**Instructions to follow:**
Without the pictures, output the records below word for word.

**Data for review:**

______________________________

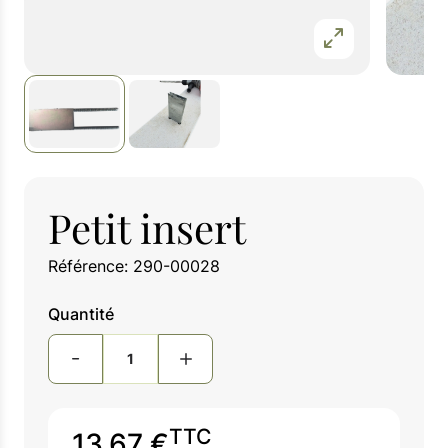
Petit insert
Référence: 290-00028
Quantité
TTC
13,67 €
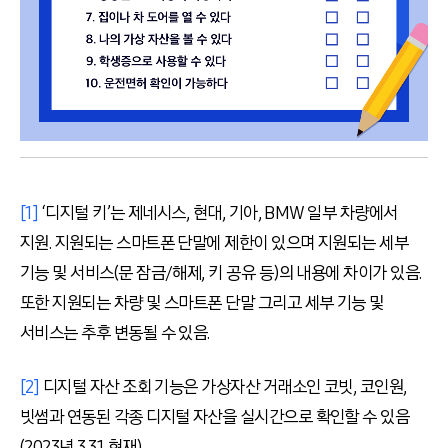
[1]
‘디지털 키’는 제네시스, 현대, 기아, BMW 일부 차량에서
지원. 지원되는 스마트폰 단말에 제한이 있으며 지원되는 세부
기능 및 서비스(문 잠금/해제, 키 공유 등)의 내용에 차이가 있음.
또한 지원되는 차량 및 스마트폰 단말 그리고 세부 기능 및
서비스는 추후 변동될 수 있음.
[2]
디지털 자산 조회 기능은 가상자산 거래소인 코빗, 코인원,
빗썸과 연동된 각종 디지털 자산을 실시간으로 확인할 수 있음
(2023년 3.31 현재)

______________________________

**Exercise response:**
Petit insert
Référence: 290-00028
Quantité
TTC
13,67 €
[1]
‘디지털 키’는 제네시스, 현대, 기아, BMW 일부 차량에서
지원. 지원되는 스마트폰 단말에 제한이 있으며 지원되는 세부
기능 및 서비스(문 잠금/해제, 키 공유 등)의 내용에 차이가 있음.
또한 지원되는 차량 및 스마트폰 단말 그리고 세부 기능 및
서비스는 추후 변동될 수 있음.
[2]
디지털 자산 조회 기능은 가상자산 거래소인 코빗, 코인원,
빗썸과 연동된 각종 디지털 자산을 실시간으로 확인할 수 있음
(2023년 3.31 현재)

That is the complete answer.